THE man who exposed two sweeping US surveillance programs and touched off a national debate on privacy versus security, has revealed his own identity. He risks decades in jail for the disclosures - if the US can extradite him from Hong Kong where he has taken refuge since May 20.

Edward Snowden, 29, who says he worked as a contractor at the National Security Agency and the CIA, allowed The Guardian and The Washington Post newspapers to reveal his identity yesterday.

Both papers have published a series of top-secret documents outlining two NSA surveillance programs. One gathers hundreds of millions of US phone records while searching for possible links to known terrorist targets abroad, and the second allows the government to tap into nine US Internet companies to gather all Internet usage to detect suspicious behavior that begins overseas.

The NSA has asked the Justice Department to conduct a criminal investigation into the leaks. Government lawyers are now "in the initial stages of an investigation into the unauthorized disclosure of classified information by an individual with authorized access," said Nanda Chitre, Justice Department spokeswoman.

US President Barack Obama says the programs are authorized by Congress and subject to strict supervision of a secret court, and Director of National Intelligence James Clapper claims they do not target US citizens.

But Snowden claims the programs are open to abuse.

"Any analyst at any time can target anyone. Any selector.
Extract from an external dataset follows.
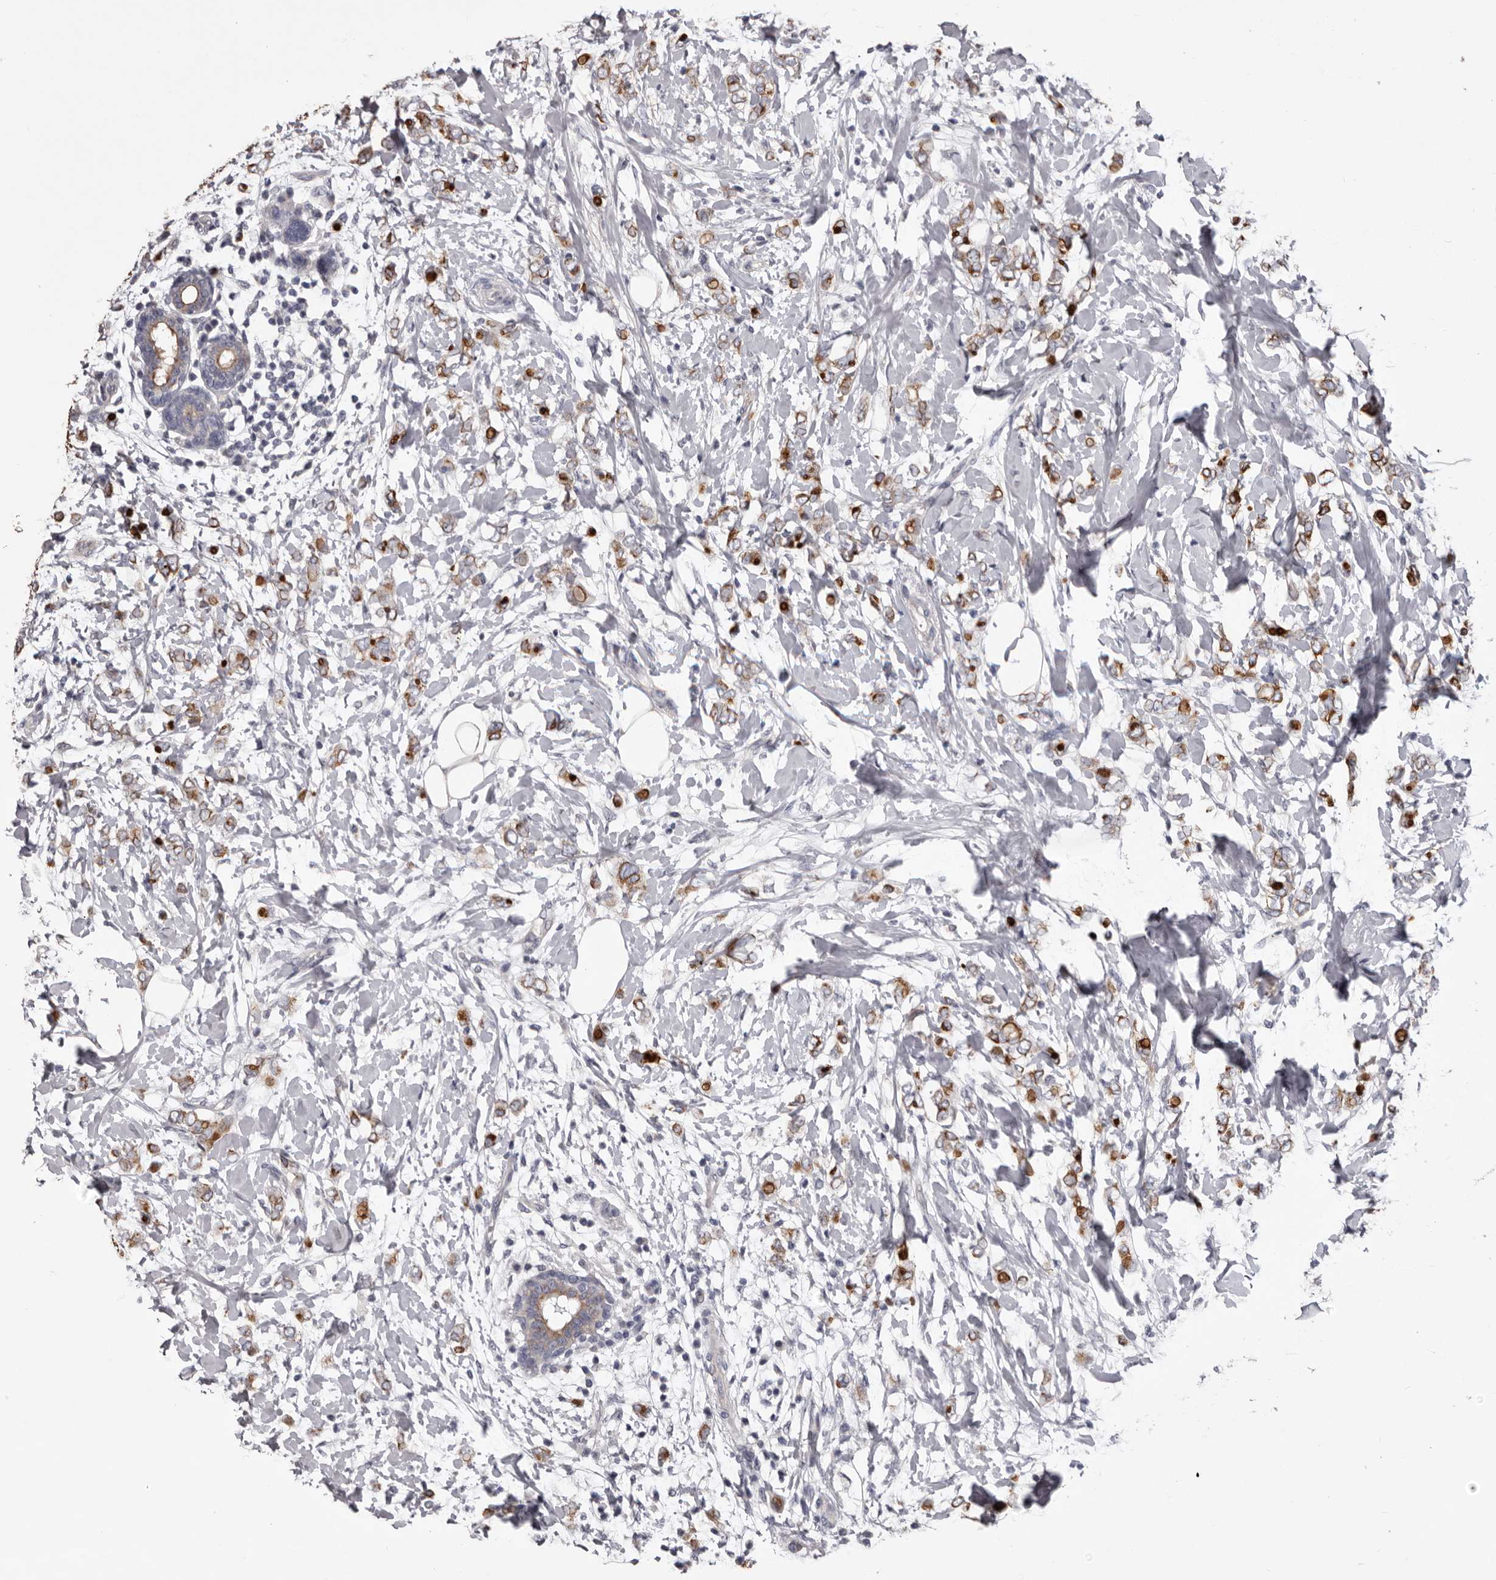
{"staining": {"intensity": "strong", "quantity": ">75%", "location": "cytoplasmic/membranous"}, "tissue": "breast cancer", "cell_type": "Tumor cells", "image_type": "cancer", "snomed": [{"axis": "morphology", "description": "Normal tissue, NOS"}, {"axis": "morphology", "description": "Lobular carcinoma"}, {"axis": "topography", "description": "Breast"}], "caption": "Strong cytoplasmic/membranous staining is appreciated in approximately >75% of tumor cells in breast lobular carcinoma. (DAB IHC, brown staining for protein, blue staining for nuclei).", "gene": "LPAR6", "patient": {"sex": "female", "age": 47}}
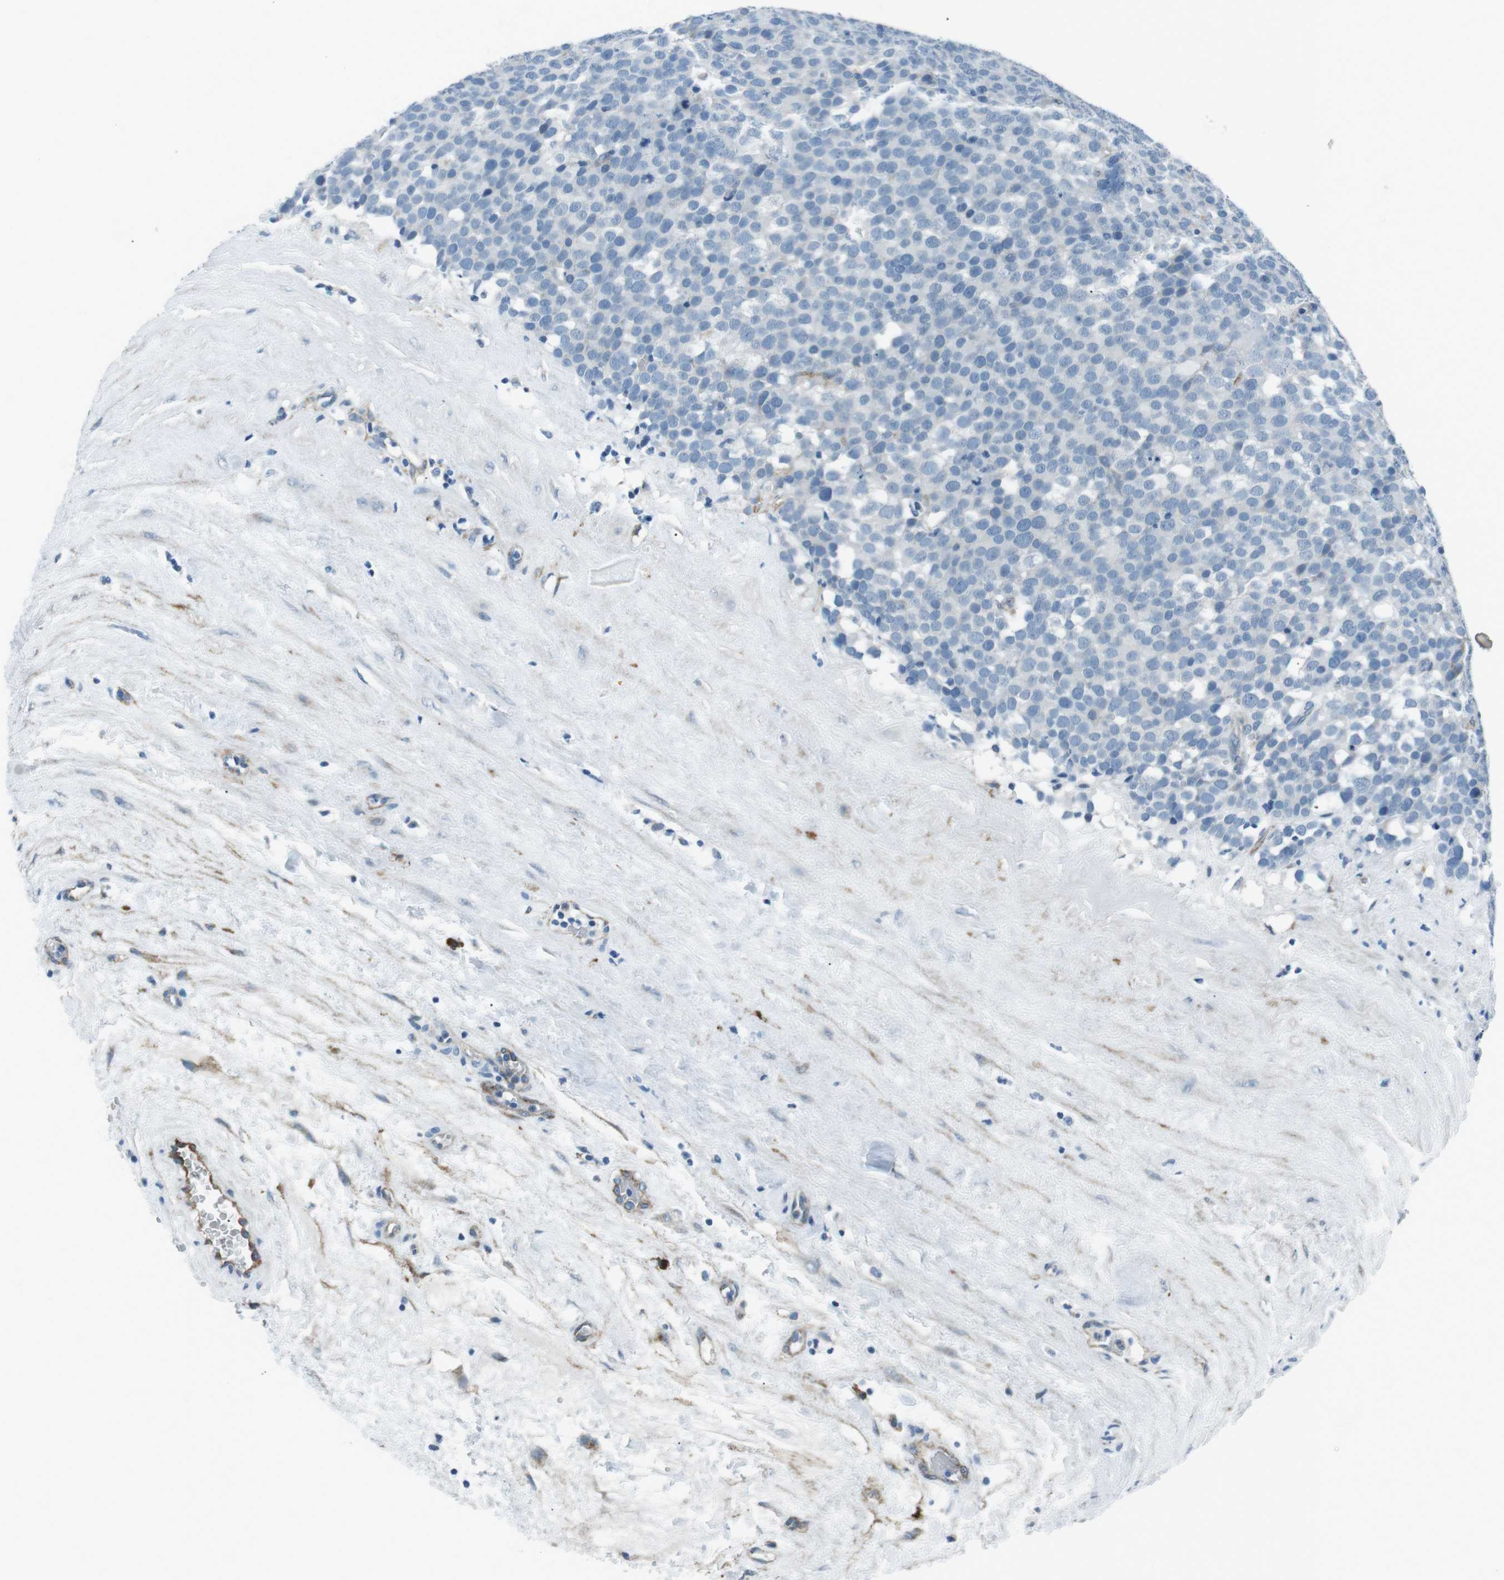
{"staining": {"intensity": "negative", "quantity": "none", "location": "none"}, "tissue": "testis cancer", "cell_type": "Tumor cells", "image_type": "cancer", "snomed": [{"axis": "morphology", "description": "Seminoma, NOS"}, {"axis": "topography", "description": "Testis"}], "caption": "This is an immunohistochemistry (IHC) image of testis cancer (seminoma). There is no expression in tumor cells.", "gene": "CSF2RA", "patient": {"sex": "male", "age": 71}}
Anywhere," Snowden said in a video on the Guardian's website. "I, sitting at my desk, had the authority to wiretap anyone, from you or your accountant to a federal judge to even the president if I had a personal email."

Snowden says he was a former technical assistant for the CIA and a current employee of defense contractor Booz Allen Hamilton, which released a statement on Sunday confirming he had been a contractor with them in Hawaii for less than three months, and promising to work with investigators.

Snowden could face many years in prison for releasing classified information if he is successfully extradited from Hong Kong, according to Mark Zaid, a national security lawyer who represents whistleblowers.

Hong Kong in southern China, is partly autonomous and has a Western-style legal system. A US-Hong Kong extradition treaty has worked smoothly in the past. Hong Kong extradited three al-Qaeda suspects to the US in 2003. But the treaty comes with important exceptions. Key provisions allow a request to be rejected if it is deemed to be politically motivated or that the suspect would not receive a fair trial.

"The government could subject him to a 10 or 20 year penalty for each count," with each document leaked considered a separate charge, Zaid said.

Snowden told the Post he was not going to hide.

"Allowing the US government to intimidate its people with threats of retaliation for revealing wrongdoing is contrary to the public interest," he said in the interview published on Sunday.

Snowden told The Guardian he lacked a high school diploma and served in the US Army until he was discharged because of an injury. He later worked as a security guard with the NSA at a covert facility at the University of Maryland.

He later went to work for the CIA as an information technology employee and by 2007 was stationed in Geneva, Switzerland, where he had access to classified documents.

During that time, he considered going public about the nation's secretive programs but told the newspaper he decided against it, because he did not want to put anyone in danger and he hoped Obama's election would curtail some of the clandestine programs. He said he was disappointed that Obama did not rein in the surveillance programs.

"Much of what I saw in Geneva really disillusioned me about how my government functions and what its impact is in the world," he told The Guardian. "I realized that I was part of something that was doing far more harm than good."